WHO calls on China to release data linking Covid origin to raccoon dogs at Wuhan market

Health, Fitness & Food

A man wearing a face mask as a preventive measure against Covid-19 walks past a Communist Party flag in Wuhan, China, on March 31, 2020.
Noel Celis | AFP | Getty Images

The World Health Organization on Friday called on China to release new data linking the Covid pandemic’s origins to animal samples at Wuhan Market after the country recently took down the research. 

The agency said China’s Center for Disease Control and Prevention uploaded data to the public virus tracking database GISAID in late January relating to samples taken at the Huanan market in Wuhan in 2020. 
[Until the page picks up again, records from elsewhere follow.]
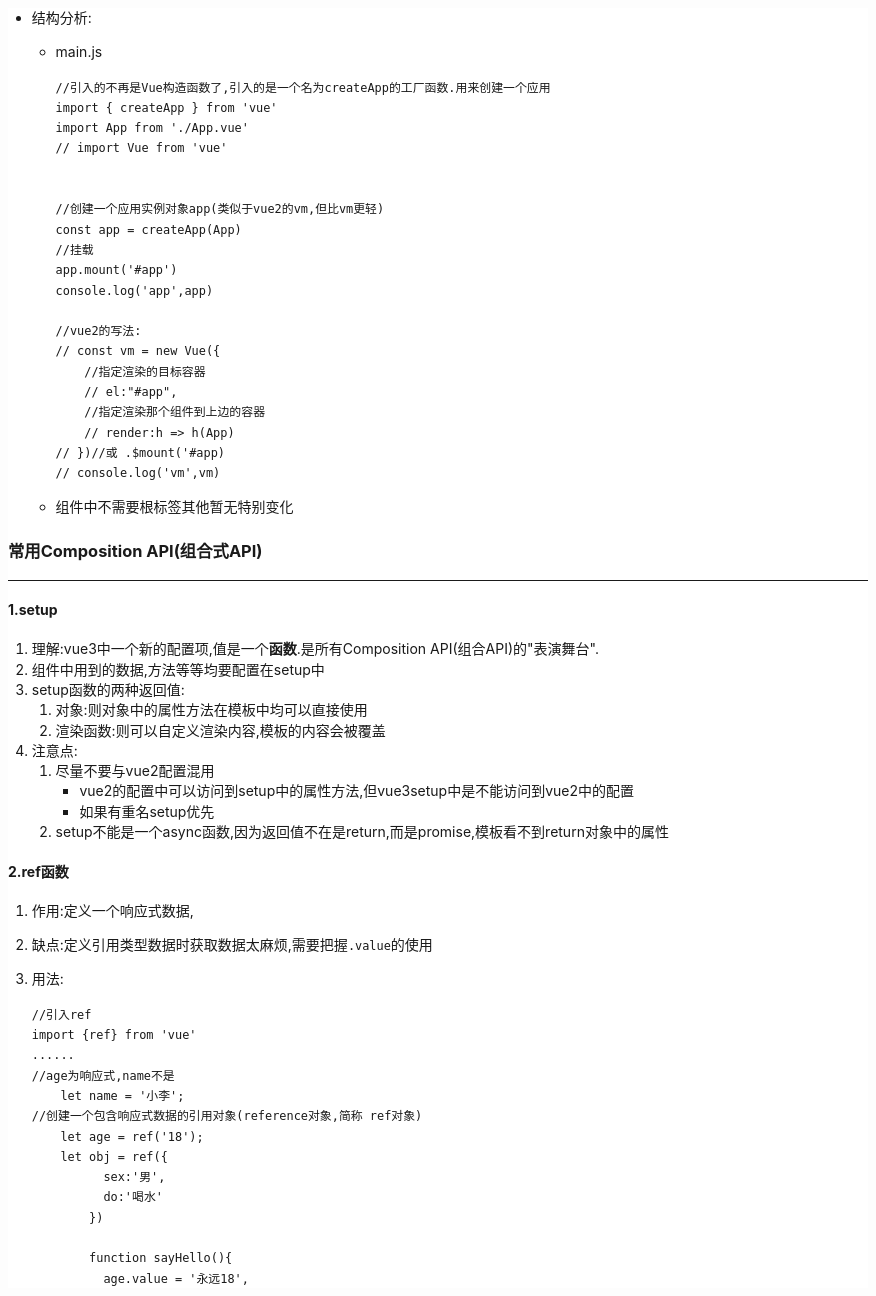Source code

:- 结构分析:

  - main.js

    ```vue
    //引入的不再是Vue构造函数了,引入的是一个名为createApp的工厂函数.用来创建一个应用
    import { createApp } from 'vue'
    import App from './App.vue'
    // import Vue from 'vue'
    
    
    //创建一个应用实例对象app(类似于vue2的vm,但比vm更轻)
    const app = createApp(App)
    //挂载
    app.mount('#app')
    console.log('app',app)
    
    //vue2的写法:
    // const vm = new Vue({
        //指定渲染的目标容器
        // el:"#app",
        //指定渲染那个组件到上边的容器
        // render:h => h(App)
    // })//或 .$mount('#app)
    // console.log('vm',vm)
    ```

  - 组件中不需要根标签其他暂无特别变化

### 常用Composition API(组合式API)

------

#### 1.setup

1. 理解:vue3中一个新的配置项,值是一个**函数**.是所有Composition API(组合API)的"表演舞台".
2. 组件中用到的数据,方法等等均要配置在setup中
3. setup函数的两种返回值:
   1. 对象:则对象中的属性方法在模板中均可以直接使用
   2. 渲染函数:则可以自定义渲染内容,模板的内容会被覆盖
4. 注意点:
   1. 尽量不要与vue2配置混用
      - vue2的配置中可以访问到setup中的属性方法,但vue3setup中是不能访问到vue2中的配置
      - 如果有重名setup优先
   2. setup不能是一个async函数,因为返回值不在是return,而是promise,模板看不到return对象中的属性

#### 2.ref函数

1. 作用:定义一个响应式数据,

2. 缺点:定义引用类型数据时获取数据太麻烦,需要把握```.value```的使用

3. 用法:

   ```vue
   //引入ref
   import {ref} from 'vue'
   ......
   //age为响应式,name不是
       let name = '小李';
   //创建一个包含响应式数据的引用对象(reference对象,简称 ref对象)
       let age = ref('18');
       let obj = ref({
             sex:'男',
             do:'喝水'
           })
   
           function sayHello(){
             age.value = '永远18',
   ```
Researchers from several countries downloaded and analyzed the data before it was removed, and presented their findings to the WHO last weekend. The researchers found molecular evidence that raccoon dogs and other animals susceptible to Covid were sold at the market, which is consistent with hypotheses about the virus spilling into humans from a wild animal.

The new data doesn’t provide a conclusive answer to how the pandemic began, “but it does provide more clues” about a potential host of the virus that spread it to humans, said Maria Van Kerkhove, the WHO’s Covid-19 technical lead. She called on China to publicly release the data so the WHO and other researchers can further analyze it and inch closer to understanding the origins of a pandemic that has killed millions of people worldwide.

“The big issue right now is that this data exists and that it is not readily available to the international community,” said Van Kerkhove. “This is first and foremost absolutely critical, not to mention that it should have been made available years earlier, but that data needs to be made accessible to individuals who can access it, who can analyze it and who can discuss it with each other.”

The WHO’s call comes as the debate over the origin of Covid intensifies. Researchers are clashing over competing theories and governments are staking out positions on what to do next.

The New York Times earlier reported on the new data on Thursday. Researchers told the Times that the molecular data was collected from swabs of walls, floors, metal cages and carts in and around the market starting in January 2020. At the time, the Chinese government had already shut down the market over suspicions that it was linked to the Covid outbreak. 

Researchers added that large amounts of the data were a match for raccoon dogs. 

Van Kerkhove emphasized that the data doesn’t necessarily prove that a raccoon dog or another animal was infected with the virus and spread it to people. But she said it does establish that animals who can carry Covid were sold at the market, which is “new information.”

It is unknown where the animals came from and whether they were wild or domestic, she added. The WHO is pushing for studies to be conducted in other markets in Wuhan and across China, according to Van Kerkhove. It is also seeking serology tests, which measure antibodies, for people who worked at the markets.

Van Kerkhove also noted that “all hypotheses” on how Covid entered the human population are still on the table. She said more research is needed on potential breaches in biosecurity from a lab or whether the virus originated in a bat before jumping to humans.

We don’t have all of the information in front of us, and we need to be able to look at all of these different hypotheses. We need to look at all of the data that are needed to assess each one of these so that we can say this may have happened, this may not have happened,” she said.

She added that the WHO “won’t be able to remove different hypotheses” until China reuploads its data. 

FBI Director Christopher Wray said earlier this month that the bureau believes Covid most likely originated in a Chinese government-controlled lab.

In February, the Department of Energy assessed “with low confidence” that Covid leaked from a lab.

Roughly 44% of U.S. adults believe the virus spilled from a virology lab in Wuhan, China, while 26% say it moved naturally from animals to humans, according to a Morning Consult poll released last month.